Esa-Pekka Salonen’s restless innovation drives him constantly to reposition classical music in the 21st century. He is known as both a composer and conductor and is currently the Principal Conductor and Artistic Advisor for London’s Philharmonia Orchestra. He is the Music Director Designate of the San Francisco Symphony; the 2020–21 season will be his first as Music Director. He is Artist in Association at the Finnish National Opera and Ballet. He recently joined the faculty of LA’s Colburn School, where he developed, leads, and directs the pre-professional Negaunee Conducting Program.
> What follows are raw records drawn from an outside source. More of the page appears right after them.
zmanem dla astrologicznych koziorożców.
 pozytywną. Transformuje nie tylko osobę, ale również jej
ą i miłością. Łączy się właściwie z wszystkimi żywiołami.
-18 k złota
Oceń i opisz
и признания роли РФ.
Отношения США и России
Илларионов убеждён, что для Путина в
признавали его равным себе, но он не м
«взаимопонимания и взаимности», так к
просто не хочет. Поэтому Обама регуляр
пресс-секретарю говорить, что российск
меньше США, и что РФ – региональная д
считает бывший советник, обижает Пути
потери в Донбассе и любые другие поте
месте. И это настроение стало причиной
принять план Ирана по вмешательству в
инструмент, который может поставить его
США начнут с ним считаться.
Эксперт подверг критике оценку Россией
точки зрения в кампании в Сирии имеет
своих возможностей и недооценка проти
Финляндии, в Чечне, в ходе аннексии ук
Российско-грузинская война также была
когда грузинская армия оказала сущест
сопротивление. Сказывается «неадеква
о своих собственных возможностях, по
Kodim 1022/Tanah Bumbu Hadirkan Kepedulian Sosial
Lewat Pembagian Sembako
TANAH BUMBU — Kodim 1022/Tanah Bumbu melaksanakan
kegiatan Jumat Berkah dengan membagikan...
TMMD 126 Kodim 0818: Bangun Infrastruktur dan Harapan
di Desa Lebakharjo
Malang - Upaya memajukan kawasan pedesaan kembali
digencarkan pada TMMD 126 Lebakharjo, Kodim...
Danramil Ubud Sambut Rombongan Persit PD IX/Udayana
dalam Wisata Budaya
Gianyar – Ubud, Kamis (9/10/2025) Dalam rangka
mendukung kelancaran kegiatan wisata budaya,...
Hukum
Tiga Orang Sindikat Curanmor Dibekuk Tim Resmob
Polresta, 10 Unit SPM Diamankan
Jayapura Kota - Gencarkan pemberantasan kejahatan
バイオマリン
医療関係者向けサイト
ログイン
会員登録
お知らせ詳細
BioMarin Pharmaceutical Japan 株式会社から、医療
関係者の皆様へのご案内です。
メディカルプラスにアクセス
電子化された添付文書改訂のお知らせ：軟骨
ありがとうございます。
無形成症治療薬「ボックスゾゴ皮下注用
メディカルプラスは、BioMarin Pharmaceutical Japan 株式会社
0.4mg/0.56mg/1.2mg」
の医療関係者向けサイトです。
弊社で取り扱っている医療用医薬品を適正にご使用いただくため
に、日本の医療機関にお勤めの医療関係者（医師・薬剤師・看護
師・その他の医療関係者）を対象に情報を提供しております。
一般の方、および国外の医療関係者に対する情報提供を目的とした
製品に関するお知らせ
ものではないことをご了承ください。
He is the Conductor Laureate for both the Swedish Radio Symphony Orchestra and the Los Angeles Philharmonic, where he was Music Director from 1992 until 2009. Salonen co-founded—and from 2003 until 2018 served as the Artistic Director for—the annual Baltic Sea Festival, which invites celebrated artists to promote unity and ecological awareness among the countries around the Baltic Sea.
Jeffrey Parola is a composer whose works have been commissioned and performed throughout the US, by ensembles such as Indiana University’s NOTUS, Oklahoma State University Singers, Thalea String Quartet, Lyris String Quartet, Pacific Serenades, Atlantic Classical Orchestra, Choral Chameleon, the San Francisco Conservatory Orchestra, and the Ateneo Chamber Singers.
Notable honors include the Charles Ives Scholarship from the American Academy of Arts and Letters, the Hoefer Prize, the Peter David Faith Endowed Memorial Award, the Rappaport Prize, the European American Musical Alliance Prize, and the Jim Highsmith Orchestral Composition Prize.
Jeffrey is also an organist, conductor, and vocalist. He recently made his Walt Disney Concert Hall debut in the world premiere performance of David Lang’s sleeper’s prayer. He has also sung professionally with the San Francisco Symphony Chorus and Schola Cantorum San Francisco, and most recently with The Benedict 16, Tonality, the Golden Bridge, the Choir of St. James, and LASchola.